As if a line were drawn in the sand, we are introduced to the Jacobsons and they are a wild bunch. Their father is just getting family matters setteled (32-33) and he builds an altar to the Lord (33:20). In stark contrast, his daughter goes off and is raped to which two brothers respond with large-scale vengeance and murder (34). Chapter 35 opens with God telling Jacob to pull up stakes and go build an altar to God.

I wonder what Jacob was feeling? What was he thinking?

As my family dynamics go through their cycles, I am learning how important it is to raise my children in the nurture and admonition of the Lord, but I am also learning the deeper pain of parenthood when I see my kids hold onto bad decisions. They don't just make them--they hold them. Salting the wound--I remember what I did to my parents and I know exactly what they feel though I apologized already years ago.

My wife and I keep remembering that we must keep worshipping God. We must keep taking our children to worship God. We must keep teaching and nurturing with admonition. We must fast and pray (as some only come out with fasting and prayer). We must keep going to God.

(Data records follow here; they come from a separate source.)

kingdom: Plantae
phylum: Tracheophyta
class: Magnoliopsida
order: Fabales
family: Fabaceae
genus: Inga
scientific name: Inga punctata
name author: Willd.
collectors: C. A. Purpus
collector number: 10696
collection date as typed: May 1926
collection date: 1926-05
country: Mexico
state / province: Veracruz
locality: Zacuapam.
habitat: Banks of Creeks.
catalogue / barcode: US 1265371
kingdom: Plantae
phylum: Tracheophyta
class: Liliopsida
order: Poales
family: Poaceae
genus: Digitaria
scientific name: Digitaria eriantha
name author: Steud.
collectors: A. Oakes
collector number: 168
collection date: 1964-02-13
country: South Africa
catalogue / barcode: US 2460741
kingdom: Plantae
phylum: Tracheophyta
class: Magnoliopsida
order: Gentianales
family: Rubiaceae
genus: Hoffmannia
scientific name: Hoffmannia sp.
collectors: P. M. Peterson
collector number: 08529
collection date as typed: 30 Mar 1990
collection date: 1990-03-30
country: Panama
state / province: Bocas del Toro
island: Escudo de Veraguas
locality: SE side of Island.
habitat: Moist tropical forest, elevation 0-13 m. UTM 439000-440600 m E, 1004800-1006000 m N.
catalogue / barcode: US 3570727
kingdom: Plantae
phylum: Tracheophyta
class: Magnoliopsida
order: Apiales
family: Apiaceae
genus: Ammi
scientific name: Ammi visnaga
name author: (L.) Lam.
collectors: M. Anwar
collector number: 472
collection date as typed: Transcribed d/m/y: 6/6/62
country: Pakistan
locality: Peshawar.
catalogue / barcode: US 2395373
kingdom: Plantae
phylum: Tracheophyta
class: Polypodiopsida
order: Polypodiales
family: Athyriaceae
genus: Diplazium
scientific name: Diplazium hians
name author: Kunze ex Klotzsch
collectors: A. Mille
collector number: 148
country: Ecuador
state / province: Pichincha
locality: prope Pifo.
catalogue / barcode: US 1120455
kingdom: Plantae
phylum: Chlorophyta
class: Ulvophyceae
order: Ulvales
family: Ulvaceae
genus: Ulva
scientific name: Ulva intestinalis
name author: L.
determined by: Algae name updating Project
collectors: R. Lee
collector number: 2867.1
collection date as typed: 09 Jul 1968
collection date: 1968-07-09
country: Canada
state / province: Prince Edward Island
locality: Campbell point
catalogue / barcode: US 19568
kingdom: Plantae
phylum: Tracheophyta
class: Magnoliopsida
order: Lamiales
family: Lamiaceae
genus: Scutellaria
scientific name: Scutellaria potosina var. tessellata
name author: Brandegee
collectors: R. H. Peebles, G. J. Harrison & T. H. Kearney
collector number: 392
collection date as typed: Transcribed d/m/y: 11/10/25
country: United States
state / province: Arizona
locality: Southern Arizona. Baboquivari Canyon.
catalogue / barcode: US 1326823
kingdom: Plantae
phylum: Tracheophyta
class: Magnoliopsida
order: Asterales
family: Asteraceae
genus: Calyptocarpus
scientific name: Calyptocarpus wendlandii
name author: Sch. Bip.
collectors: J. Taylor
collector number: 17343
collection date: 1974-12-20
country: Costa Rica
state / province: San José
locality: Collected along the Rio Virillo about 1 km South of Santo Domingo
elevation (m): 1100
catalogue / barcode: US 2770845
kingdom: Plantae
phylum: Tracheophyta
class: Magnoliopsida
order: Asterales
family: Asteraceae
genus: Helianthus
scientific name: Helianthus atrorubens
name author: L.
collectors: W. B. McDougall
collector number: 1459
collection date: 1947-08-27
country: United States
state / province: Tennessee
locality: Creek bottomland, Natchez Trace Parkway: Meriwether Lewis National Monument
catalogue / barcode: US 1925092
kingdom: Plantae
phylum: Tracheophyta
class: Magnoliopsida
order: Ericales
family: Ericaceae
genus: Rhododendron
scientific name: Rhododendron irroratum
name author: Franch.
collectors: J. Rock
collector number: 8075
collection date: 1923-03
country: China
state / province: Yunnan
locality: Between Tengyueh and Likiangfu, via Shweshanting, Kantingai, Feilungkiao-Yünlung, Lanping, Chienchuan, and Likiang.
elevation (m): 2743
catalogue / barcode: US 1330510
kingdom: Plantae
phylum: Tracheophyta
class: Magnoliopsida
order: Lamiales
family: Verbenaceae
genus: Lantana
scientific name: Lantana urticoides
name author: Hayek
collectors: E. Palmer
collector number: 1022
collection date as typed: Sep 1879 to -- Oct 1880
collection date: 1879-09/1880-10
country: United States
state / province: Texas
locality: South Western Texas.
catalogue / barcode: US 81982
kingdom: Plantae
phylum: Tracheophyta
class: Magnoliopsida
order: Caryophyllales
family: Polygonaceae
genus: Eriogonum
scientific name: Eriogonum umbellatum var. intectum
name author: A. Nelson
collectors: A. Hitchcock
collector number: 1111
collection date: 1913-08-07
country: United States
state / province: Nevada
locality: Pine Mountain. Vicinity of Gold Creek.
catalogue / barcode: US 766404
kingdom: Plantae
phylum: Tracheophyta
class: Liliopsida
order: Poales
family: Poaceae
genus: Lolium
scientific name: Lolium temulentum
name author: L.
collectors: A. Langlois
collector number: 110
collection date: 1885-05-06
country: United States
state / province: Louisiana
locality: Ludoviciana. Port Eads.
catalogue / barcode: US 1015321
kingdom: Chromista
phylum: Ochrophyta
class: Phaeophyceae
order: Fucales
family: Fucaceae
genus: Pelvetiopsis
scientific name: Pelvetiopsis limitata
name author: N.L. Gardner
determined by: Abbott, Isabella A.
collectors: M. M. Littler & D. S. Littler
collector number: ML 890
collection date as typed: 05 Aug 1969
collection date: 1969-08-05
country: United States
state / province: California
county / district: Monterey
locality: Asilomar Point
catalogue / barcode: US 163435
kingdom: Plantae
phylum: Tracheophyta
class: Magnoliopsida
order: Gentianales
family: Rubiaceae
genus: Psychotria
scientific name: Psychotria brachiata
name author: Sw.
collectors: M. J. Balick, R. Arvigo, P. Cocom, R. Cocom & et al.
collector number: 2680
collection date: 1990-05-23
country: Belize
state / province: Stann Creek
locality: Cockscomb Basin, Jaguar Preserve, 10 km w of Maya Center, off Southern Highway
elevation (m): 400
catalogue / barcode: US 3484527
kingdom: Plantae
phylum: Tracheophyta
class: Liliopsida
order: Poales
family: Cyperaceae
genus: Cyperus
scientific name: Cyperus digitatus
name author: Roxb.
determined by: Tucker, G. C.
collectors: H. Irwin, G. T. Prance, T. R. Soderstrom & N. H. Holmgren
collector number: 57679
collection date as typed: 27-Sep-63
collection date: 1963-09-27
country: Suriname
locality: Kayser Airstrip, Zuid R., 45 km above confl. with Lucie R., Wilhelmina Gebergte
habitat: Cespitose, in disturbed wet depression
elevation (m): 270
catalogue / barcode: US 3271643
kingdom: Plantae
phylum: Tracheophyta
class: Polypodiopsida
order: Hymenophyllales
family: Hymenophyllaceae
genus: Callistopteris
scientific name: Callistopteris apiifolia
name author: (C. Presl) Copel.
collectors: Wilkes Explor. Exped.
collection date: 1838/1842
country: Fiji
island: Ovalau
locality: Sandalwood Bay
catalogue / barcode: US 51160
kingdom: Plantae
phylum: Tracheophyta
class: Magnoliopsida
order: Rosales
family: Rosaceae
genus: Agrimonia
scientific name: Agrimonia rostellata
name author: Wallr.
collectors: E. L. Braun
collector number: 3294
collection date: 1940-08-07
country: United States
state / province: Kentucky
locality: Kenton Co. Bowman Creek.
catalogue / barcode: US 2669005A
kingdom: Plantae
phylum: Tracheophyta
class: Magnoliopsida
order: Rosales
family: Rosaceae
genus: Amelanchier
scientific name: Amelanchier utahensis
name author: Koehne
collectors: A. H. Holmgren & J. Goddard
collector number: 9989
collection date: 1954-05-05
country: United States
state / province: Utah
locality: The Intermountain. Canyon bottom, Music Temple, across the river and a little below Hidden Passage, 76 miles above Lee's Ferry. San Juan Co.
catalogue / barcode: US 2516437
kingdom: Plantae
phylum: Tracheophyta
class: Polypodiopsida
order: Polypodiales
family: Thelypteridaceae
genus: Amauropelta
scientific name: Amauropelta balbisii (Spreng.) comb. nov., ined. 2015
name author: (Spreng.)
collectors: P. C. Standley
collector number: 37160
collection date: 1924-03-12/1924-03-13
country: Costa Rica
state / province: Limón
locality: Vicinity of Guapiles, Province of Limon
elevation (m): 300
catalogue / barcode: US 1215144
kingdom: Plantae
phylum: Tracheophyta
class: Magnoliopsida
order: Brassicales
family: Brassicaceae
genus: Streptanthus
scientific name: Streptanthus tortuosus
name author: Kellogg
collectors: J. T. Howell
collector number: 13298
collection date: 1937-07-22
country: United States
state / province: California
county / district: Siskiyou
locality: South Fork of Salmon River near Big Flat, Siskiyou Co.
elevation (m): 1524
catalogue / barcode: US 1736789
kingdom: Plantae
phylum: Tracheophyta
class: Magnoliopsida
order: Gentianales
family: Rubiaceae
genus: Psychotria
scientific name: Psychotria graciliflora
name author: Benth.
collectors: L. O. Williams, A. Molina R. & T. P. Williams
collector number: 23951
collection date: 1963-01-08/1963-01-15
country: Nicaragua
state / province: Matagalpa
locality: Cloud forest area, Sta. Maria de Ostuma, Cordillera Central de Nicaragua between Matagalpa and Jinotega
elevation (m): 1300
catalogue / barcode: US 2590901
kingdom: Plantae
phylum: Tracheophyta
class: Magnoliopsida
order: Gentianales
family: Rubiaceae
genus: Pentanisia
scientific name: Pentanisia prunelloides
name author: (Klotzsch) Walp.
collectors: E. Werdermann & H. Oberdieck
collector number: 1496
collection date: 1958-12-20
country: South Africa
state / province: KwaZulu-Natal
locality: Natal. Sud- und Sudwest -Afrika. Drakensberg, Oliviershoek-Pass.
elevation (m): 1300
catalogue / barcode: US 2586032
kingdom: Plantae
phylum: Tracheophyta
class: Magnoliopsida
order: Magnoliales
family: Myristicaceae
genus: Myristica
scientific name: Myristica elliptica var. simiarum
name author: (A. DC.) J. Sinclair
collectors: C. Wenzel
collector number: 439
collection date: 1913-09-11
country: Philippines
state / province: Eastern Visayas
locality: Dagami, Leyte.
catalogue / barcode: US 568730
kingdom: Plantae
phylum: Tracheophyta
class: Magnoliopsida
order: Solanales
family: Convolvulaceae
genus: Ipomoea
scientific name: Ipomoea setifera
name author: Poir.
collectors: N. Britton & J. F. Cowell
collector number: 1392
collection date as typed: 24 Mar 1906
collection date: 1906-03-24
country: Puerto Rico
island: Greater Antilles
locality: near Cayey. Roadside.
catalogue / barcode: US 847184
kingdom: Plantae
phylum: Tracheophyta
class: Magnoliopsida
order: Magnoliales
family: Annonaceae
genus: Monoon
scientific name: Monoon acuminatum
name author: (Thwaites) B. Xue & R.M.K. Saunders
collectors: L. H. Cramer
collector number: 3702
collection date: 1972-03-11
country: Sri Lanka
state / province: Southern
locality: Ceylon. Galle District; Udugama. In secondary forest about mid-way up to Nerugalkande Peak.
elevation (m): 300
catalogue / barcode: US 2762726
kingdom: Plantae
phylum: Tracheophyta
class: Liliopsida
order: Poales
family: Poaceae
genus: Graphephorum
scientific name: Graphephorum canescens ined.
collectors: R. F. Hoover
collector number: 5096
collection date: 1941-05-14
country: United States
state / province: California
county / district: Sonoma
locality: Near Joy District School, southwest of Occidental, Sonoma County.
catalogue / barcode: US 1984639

Spurgeon says this on 35:18, "Sad hearts have peculiar skill in discovering the most disadvantageous point of view from which to gaze upon a trial; if there were only one slough in the world, they would soon be up to their necks in it, and if there were only one lion in the desert they would hear it roar. About us all there is a tinge of this wretched folly, and we are apt, at times, like Jacob, to cry, “All these things are against me.” Faith’s way of walking is to cast all care upon the Lord, and then to anticipate good results from the worst calamities."

Spurgeon, C. H. Morning and Evening : Daily Readings, March 8 PM. Oak Harbor, WA: Logos Research Systems, Inc., 1995.